Making, Learning, Leading: A VIPER Student’s Path in the world of Materials Science
By John Russell
Justin Wang grew up between two places that shaped him in different ways. He was born around the bays of San Jose, but his family later moved back to Taiwan, where he spent a large stretch of his life. By the time he arrived at Penn, he carried both worlds with him: the pace of the Bay Area and the steadiness of home and family ties overseas.
Now a third-year student studying Materials Science and Engineering, Justin is also part of the VIPER program, which means he still keeps one foot in physics. Even so, he’s quick to admit where his heart has landed: materials. He likes the way it connects big scientific ideas to real things you can build, test, and improve.
Justin Wang | Photo credit: John Russell
When he talks about why he chose Penn, it isn’t some flashy slogan or a single moment. It was the kind of decision people used to make more often, by talking to real people and listening carefully. VIPER and Penn’s materials program drew him in, but what truly convinced him was the department’s culture.
Back in high school, he reached out to students in MSE, and one student in particular replied with a long, thoughtful message packed with advice. Justin remembers being struck by how generous and sincere it felt. To him, that reply wasn’t just helpful, it was proof of the kind of community Penn could be: small enough to feel close, and strong enough to support you.
Once he was in the program, Justin found himself enjoying the coursework more than he expected. One standout was Professor Peter Davies’ sophomore-year class, where thermodynamics finally clicked in a way that felt grounded and practical. He’d seen thermodynamics before in other contexts—chemistry, physics, and broad survey material—but materials-focused thermodynamics was different. It was narrower, yes, but in a good way: tied directly to solids, structure, and real engineering decisions. It gave him confidence, the kind that comes from understanding something well enough to actually explain it to someone else.
He also loved learning about devices from a materials perspective, like Professor Ritesh Agarwal’s course on solid-state electronic and functional devices, where the tiny components people take for granted become fascinating once you understand what’s happening inside the material itself. The course also focused on the industry side of things, which made it more relevant. For Justin, that blend of science and industry relevance is part of what makes MSE feel alive.

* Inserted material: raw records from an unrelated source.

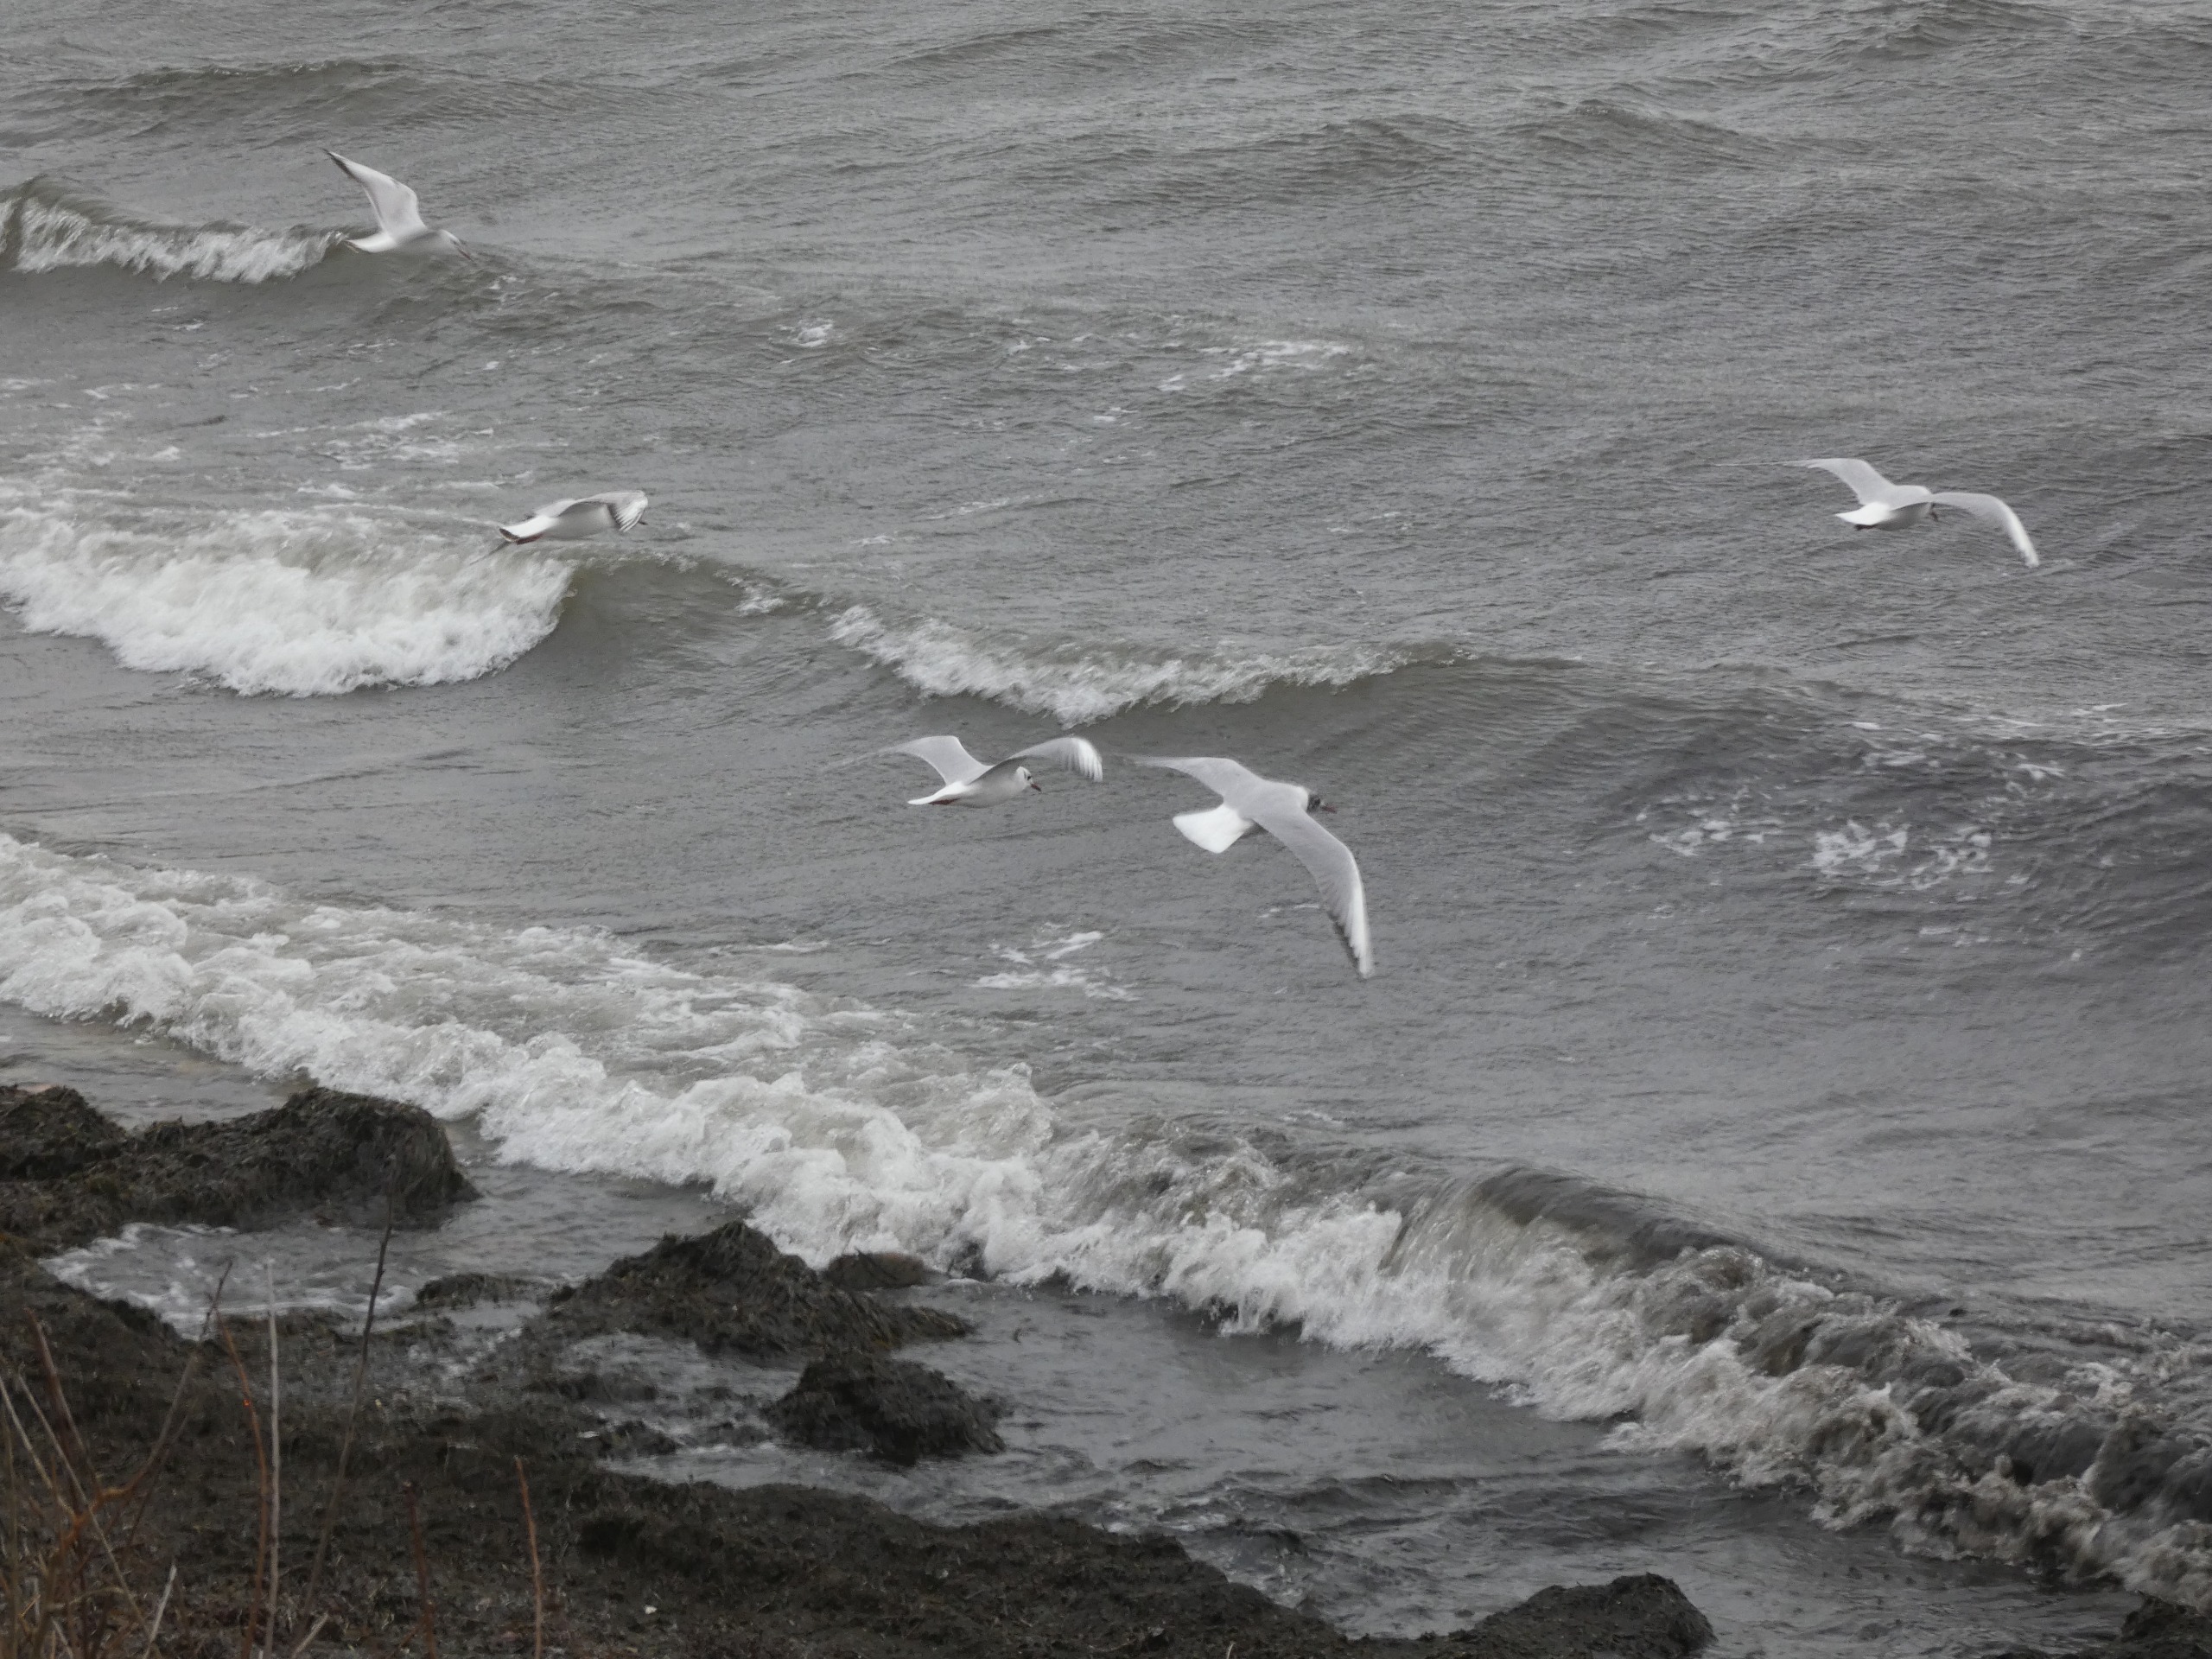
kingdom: Animalia
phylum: Chordata
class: Aves
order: Charadriiformes
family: Laridae
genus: Chroicocephalus
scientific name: Chroicocephalus ridibundus
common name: Hættemåge
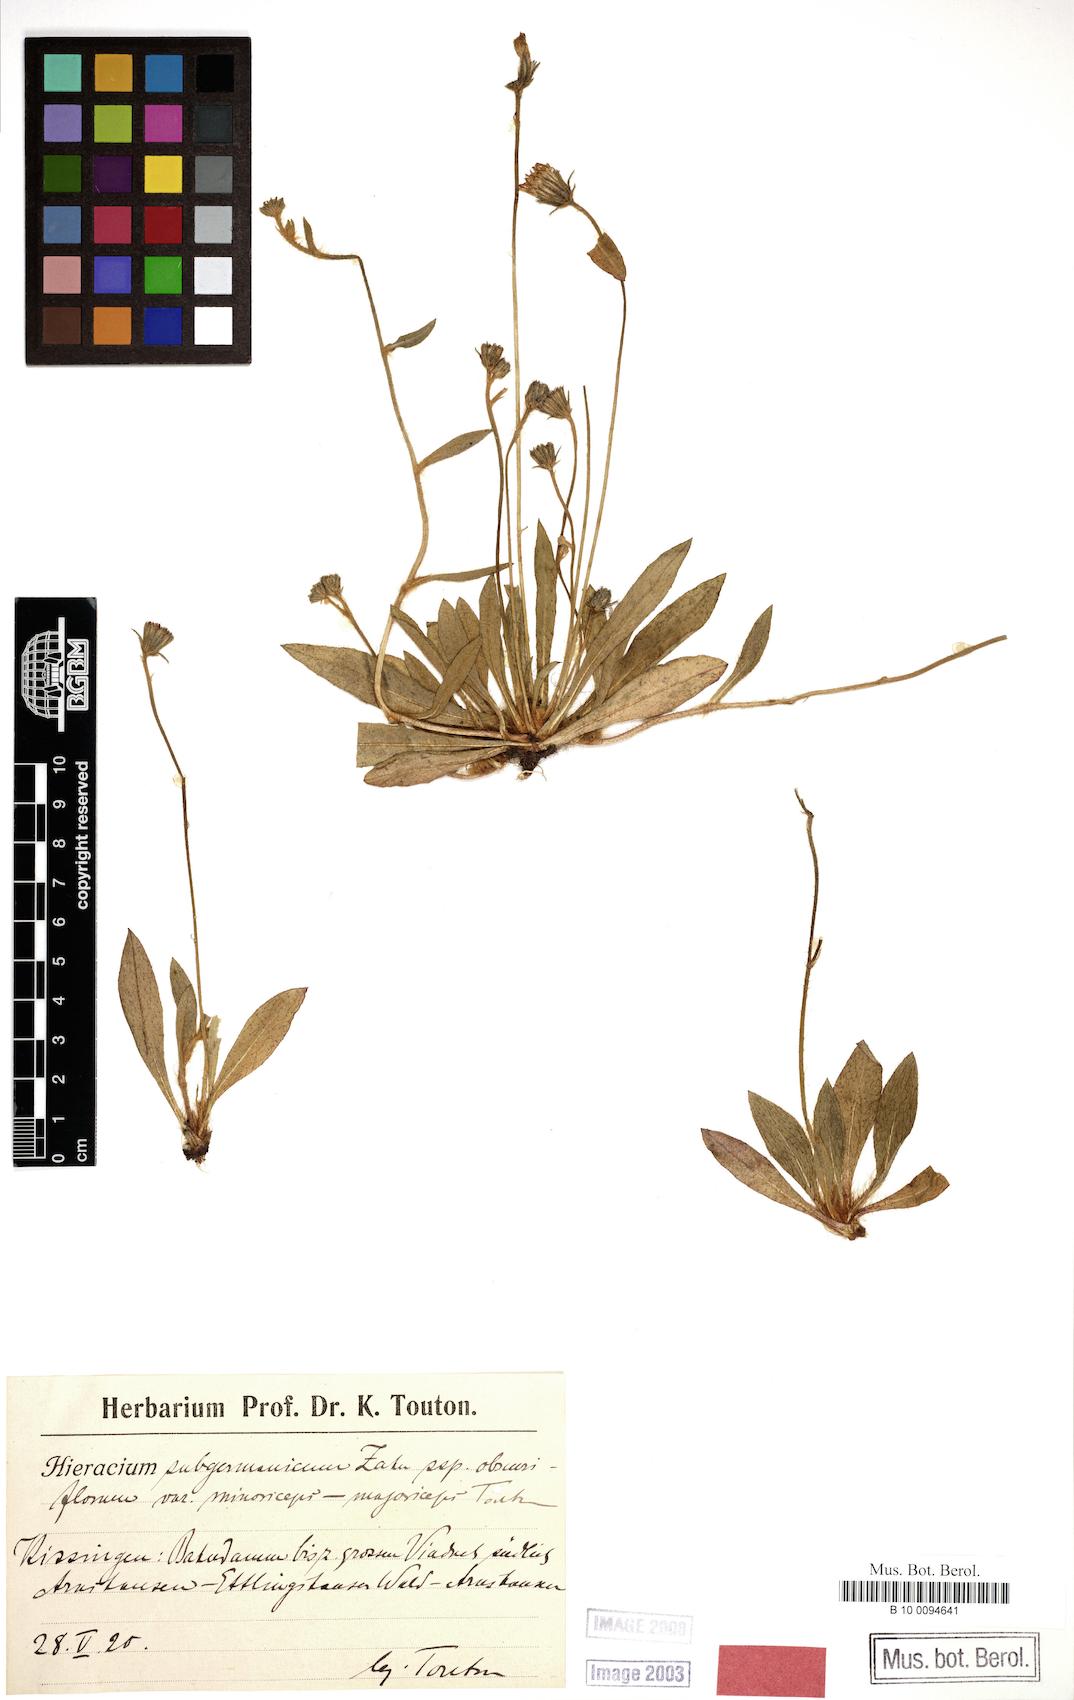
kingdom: Plantae
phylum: Tracheophyta
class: Magnoliopsida
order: Asterales
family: Asteraceae
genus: Hieracium
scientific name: Hieracium subgermanicum
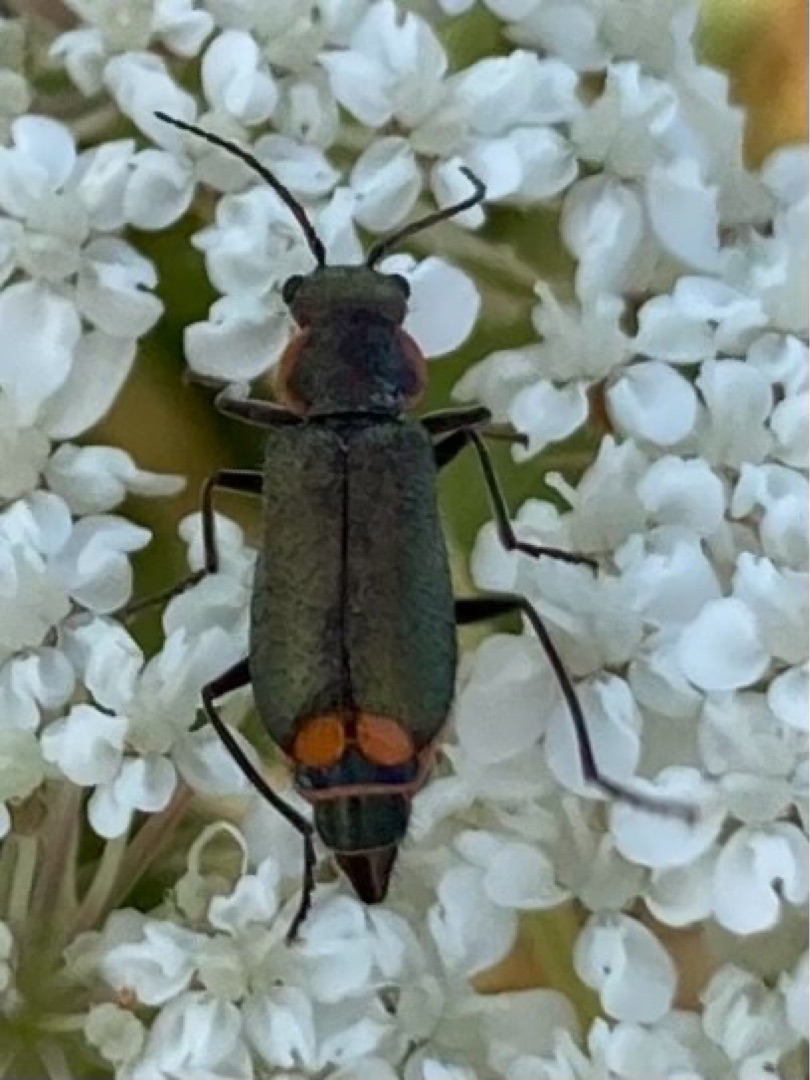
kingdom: Animalia
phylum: Arthropoda
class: Insecta
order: Coleoptera
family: Melyridae
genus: Malachius
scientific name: Malachius bipustulatus
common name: Skovmalakitbille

And his experience isn’t limited to the classroom. Justin helps build community through a club called the MatSci Makers, which runs hands-on materials workshops—about five each semester—open to students all across Penn. The projects are practical and fun: metal casting, glass fusing, candle-making, candy-making, and even soap. People show up from every major, not because they have to, but because they’re curious. Justin likes that.
“There’s something classic and satisfying about learning by getting your hands involved, seeing something take shape, and walking away with a finished object you can carry home.”
Outside academics, he stays busy with badminton. He’s one of the team’s captains, though he’s the first to say that doesn’t mean he’s the best. What matters more to him is the group: the practices, the tournaments each semester, the shared effort, and the routine of showing up.
“It’s fitness, sure, but it’s also fellowship, an old-fashioned kind of commitment that makes campus feel like a place where you belong.”
When Justin speaks to prospective students, his message is straightforward. From a career and industry perspective, he sees materials science as a field with real momentum. It touches everything: energy, semiconductors, metals, chemicals, hardware—and because it’s interdisciplinary, it leaves you flexible. You can move between sectors. You can grow into different roles. And in a world that keeps changing, he values a major that stays useful because it’s foundational.
But his biggest argument for Penn isn’t only about the job market. It’s about education the way it’s meant to be: learning directly from people who know the field, in classes small enough that you’re not just a face in the crowd. He contrasts it with the kind of huge lecture where you can feel like a number.
“In MSE at Penn,” he says, “you get real professor-student interaction, classes that might be twenty to thirty students, conversations that happen naturally, questions you can actually ask, and faculty you can meet without jumping through hoops.”
By the end of the conversation, the impression he leaves is simple and solid: Justin Wang is the kind of student who’s found his place by following the people, the craft, and the community. And when he says Penn’s MSE program is tight-knit, supportive, and worth it, he doesn’t sound like he’s repeating a brochure. He sounds like someone who’s lived it.